J'ai une tendresse familière pour Janis Joplin et Jim Morrison, leur violence, leur rire, leur générosité à fond la caisse. Du Blues, du Rock, et pas du lissé romantique, oh, non !
Cri, acte d'amour, de douleur, de dérision, cri sorti du fond de leurs corps, pleinement dans l'instant, pas du chiqué. Ils ne font pas, ils sont. Je les ai chantés déjà souvent, je les chante depuis toujours, mais toujours j'ai eu l'envie de les réunir sur scène pour les faire revivre par ma voix seule, toute seule. Ils sont morts jeunes, si jeunes, tous les deux à vingt-sept ans. J'ai eu envie que ma voix les ressuscite, les réunisse en moi, pour vous, vivants.
Quand Jean-Michel Rabeux m'a demandé de participer à Trans…, j'ai pensé que c'était le moment. Chanter Janis et Jim a capella, et les chanter dans ce temps de fête que Trans… va être, me mettre doucement en transe dans ce cadre-là, avec ces spectacles-là autour de moi, ces gens-là, dans ce lieu-là, me touche profondément. Me mettre à nu sans béquille, avec mon corps seulement, jeter ma voix dans le vide, dans le silence, tenir le moment fragile du chant, lâcher sa fureur, mais sans les drums, sans les guitares, vas-y roule et bonne chance.
Pendant trente, trente-cinq minutes, je chante dix chansons qui parlent d'amour évidemment, comme toutes les chansons, et de solitude aussi, comme toutes les chansons.

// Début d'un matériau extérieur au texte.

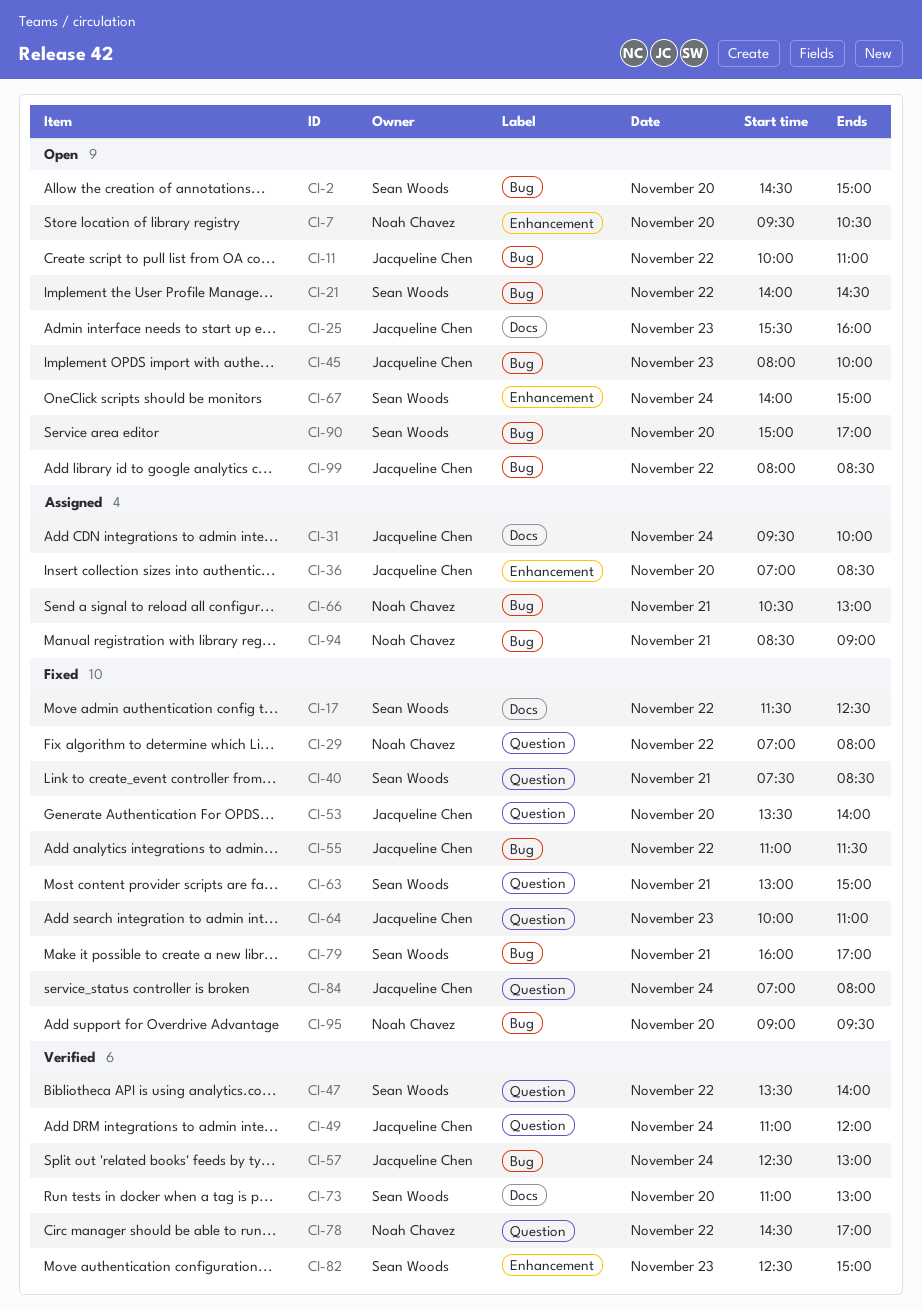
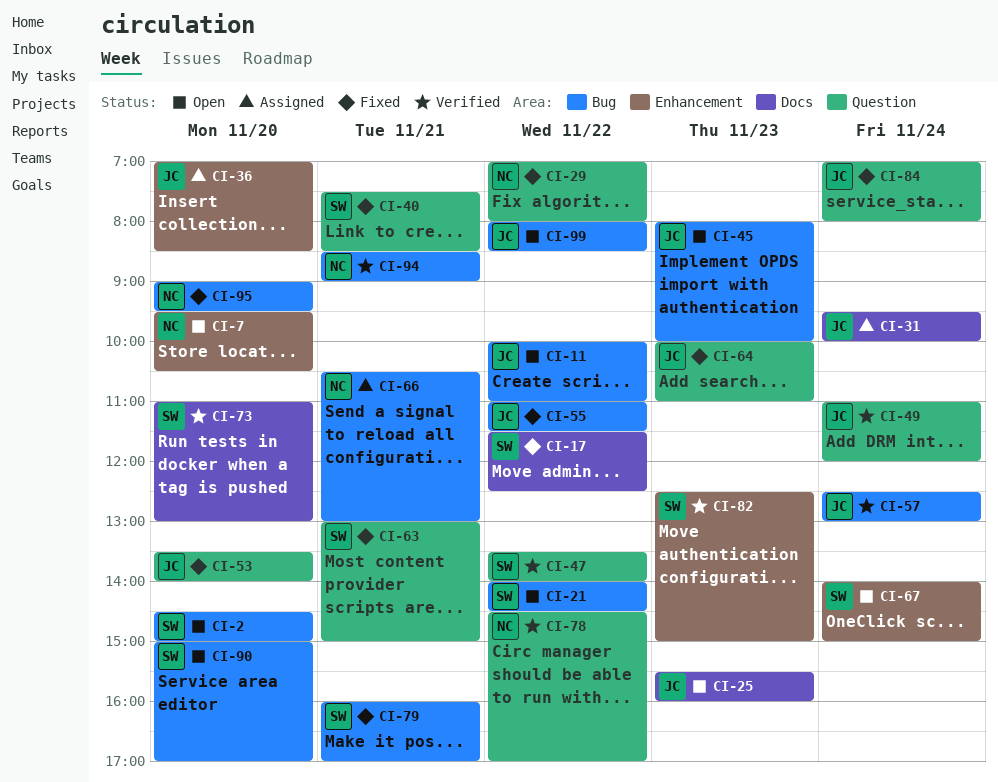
CI-94, status: Assigned -> Verified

Faire le chaman, pas le show-man, faire le chant, pas la maligne, avoir peur, plus que peur, ne pas avoir peur du tout, m'en foutre de la peur comme de l'an quarante, parce que je les aime ces deux-là, bien plus que ma peur, à un endroit secret, au fond de moi, là où j'aime les hommes, là où tous deux les aimaient, à en mourir, jeunes, si jeunes.